┏━━

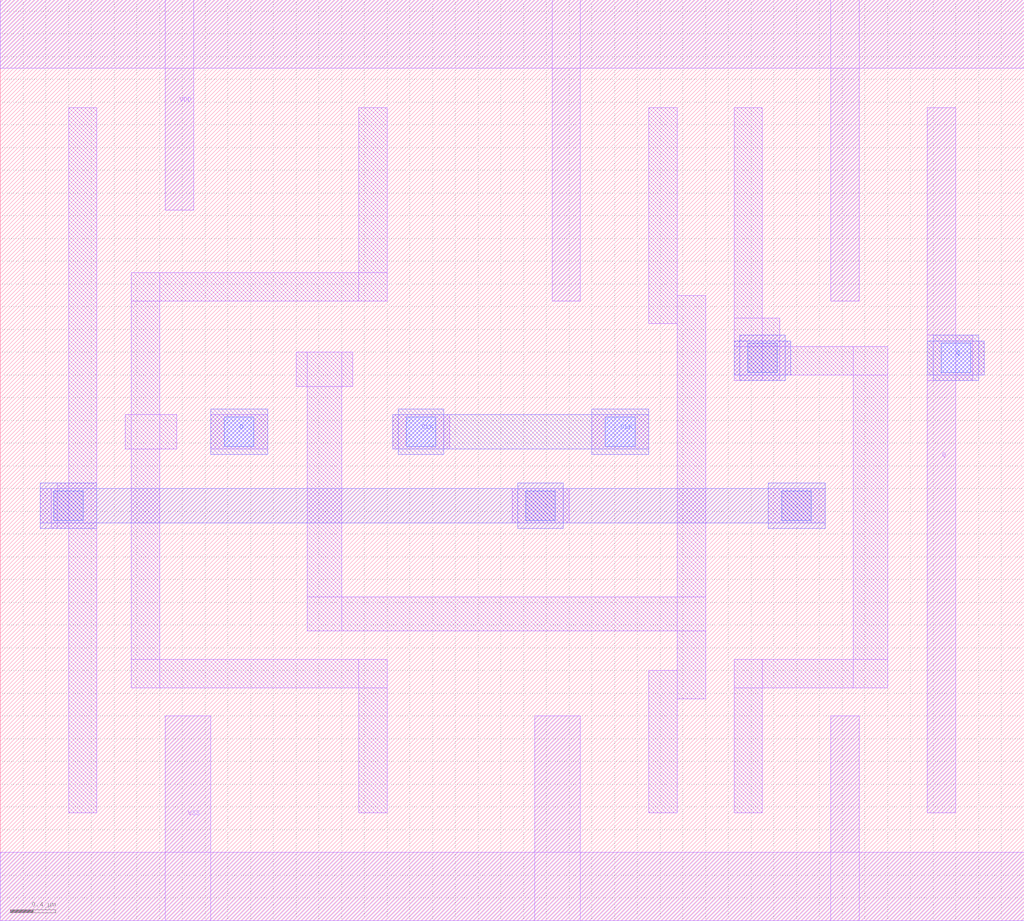
<source format=lef>
# Copyright 2022 Google LLC
# Licensed under the Apache License, Version 2.0 (the "License");
# you may not use this file except in compliance with the License.
# You may obtain a copy of the License at
#
#      http://www.apache.org/licenses/LICENSE-2.0
#
# Unless required by applicable law or agreed to in writing, software
# distributed under the License is distributed on an "AS IS" BASIS,
# WITHOUT WARRANTIES OR CONDITIONS OF ANY KIND, either express or implied.
# See the License for the specific language governing permissions and
# limitations under the License.
VERSION 5.7 ;
BUSBITCHARS "[]" ;
DIVIDERCHAR "/" ;

MACRO gf180mcu_osu_sc_gp12t3v3__dlat_1
  CLASS CORE ;
  ORIGIN 0 0 ;
  FOREIGN gf180mcu_osu_sc_gp12t3v3__dlat_1 0 0 ;
  SIZE 9 BY 8.1 ;
  SYMMETRY X Y ;
  SITE gf180mcu_osu_sc_gp12t3v3 ;
  PIN CLK
    DIRECTION INPUT ;
    USE CLOCK ;
    PORT
      LAYER MET2 ;
        RECT 5.2 4.1 5.7 4.5 ;
        RECT 3.45 4.15 5.7 4.45 ;
        RECT 3.5 4.1 3.9 4.5 ;
      LAYER MET1 ;
        RECT 5.2 4.15 5.7 4.45 ;
        RECT 3.45 4.15 3.95 4.45 ;
      LAYER VIA12 ;
        RECT 3.57 4.17 3.83 4.43 ;
        RECT 5.32 4.17 5.58 4.43 ;
    END
  END CLK
  PIN VDD
    DIRECTION INOUT ;
    USE POWER ;
    SHAPE ABUTMENT ;
    PORT
      LAYER MET1 ;
        RECT 0 7.5 9 8.1 ;
        RECT 7.3 5.45 7.55 8.1 ;
        RECT 4.85 5.45 5.1 8.1 ;
        RECT 1.45 6.25 1.7 8.1 ;
    END
  END VDD
  PIN VSS
    DIRECTION INOUT ;
    USE GROUND ;
    PORT
      LAYER MET1 ;
        RECT 0 0 9 0.6 ;
        RECT 7.3 0 7.55 1.8 ;
        RECT 4.7 0 5.1 1.8 ;
        RECT 1.45 0 1.85 1.8 ;
    END
  END VSS
  PIN D
    DIRECTION INPUT ;
    USE SIGNAL ;
    PORT
      LAYER MET2 ;
        RECT 1.85 4.1 2.35 4.5 ;
      LAYER MET1 ;
        RECT 1.85 4.15 2.35 4.45 ;
      LAYER VIA12 ;
        RECT 1.97 4.17 2.23 4.43 ;
    END
  END D
  PIN Q
    DIRECTION OUTPUT ;
    USE SIGNAL ;
    PORT
      LAYER MET2 ;
        RECT 8.15 4.8 8.65 5.1 ;
        RECT 8.2 4.75 8.6 5.15 ;
      LAYER MET1 ;
        RECT 8.15 4.8 8.65 5.1 ;
        RECT 8.15 4.75 8.55 5.15 ;
        RECT 8.15 0.95 8.4 7.15 ;
      LAYER VIA12 ;
        RECT 8.27 4.82 8.53 5.08 ;
    END
  END Q
  OBS
    LAYER MET2 ;
      RECT 6.75 3.45 7.25 3.85 ;
      RECT 4.55 3.45 4.95 3.85 ;
      RECT 0.35 3.45 0.85 3.85 ;
      RECT 0.35 3.5 7.25 3.8 ;
      RECT 6.5 4.75 6.9 5.15 ;
      RECT 6.45 4.8 6.95 5.1 ;
    LAYER VIA12 ;
      RECT 6.87 3.52 7.13 3.78 ;
      RECT 6.57 4.82 6.83 5.08 ;
      RECT 4.62 3.52 4.88 3.78 ;
      RECT 0.47 3.52 0.73 3.78 ;
    LAYER MET1 ;
      RECT 6.45 4.75 6.7 7.15 ;
      RECT 6.45 4.75 6.85 5.3 ;
      RECT 6.45 4.8 6.95 5.1 ;
      RECT 6.45 4.8 7.8 5.05 ;
      RECT 7.5 2.05 7.8 5.05 ;
      RECT 6.45 2.05 7.8 2.3 ;
      RECT 6.45 0.95 6.7 2.3 ;
      RECT 5.7 5.25 5.95 7.15 ;
      RECT 5.95 1.95 6.2 5.5 ;
      RECT 2.6 4.7 3.1 5 ;
      RECT 2.7 2.55 3 5 ;
      RECT 2.7 2.55 6.2 2.85 ;
      RECT 5.7 0.95 5.95 2.2 ;
      RECT 3.15 5.45 3.4 7.15 ;
      RECT 1.15 5.45 3.4 5.7 ;
      RECT 1.15 2.05 1.4 5.7 ;
      RECT 1.1 4.15 1.55 4.45 ;
      RECT 1.15 2.05 3.4 2.3 ;
      RECT 3.15 0.95 3.4 2.3 ;
      RECT 0.6 0.95 0.85 7.15 ;
      RECT 0.5 3.45 0.85 3.85 ;
      RECT 0.35 3.5 0.85 3.8 ;
      RECT 0.45 3.45 0.85 3.8 ;
      RECT 6.75 3.5 7.25 3.8 ;
      RECT 4.5 3.5 5 3.8 ;
  END
END gf180mcu_osu_sc_gp12t3v3__dlat_1

</source>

┗━━

Activity | Look above for the line holding "# Copyright 2022 Google LLC", then set down exactly that line and every line after it up to and including the line holding "ORIGIN 0 0 ;", with nothing else.

Task output |
# Copyright 2022 Google LLC
# Licensed under the Apache License, Version 2.0 (the "License");
# you may not use this file except in compliance with the License.
# You may obtain a copy of the License at
#
#      http://www.apache.org/licenses/LICENSE-2.0
#
# Unless required by applicable law or agreed to in writing, software
# distributed under the License is distributed on an "AS IS" BASIS,
# WITHOUT WARRANTIES OR CONDITIONS OF ANY KIND, either express or implied.
# See the License for the specific language governing permissions and
# limitations under the License.
VERSION 5.7 ;
BUSBITCHARS "[]" ;
DIVIDERCHAR "/" ;

MACRO gf180mcu_osu_sc_gp12t3v3__dlat_1
  CLASS CORE ;
  ORIGIN 0 0 ;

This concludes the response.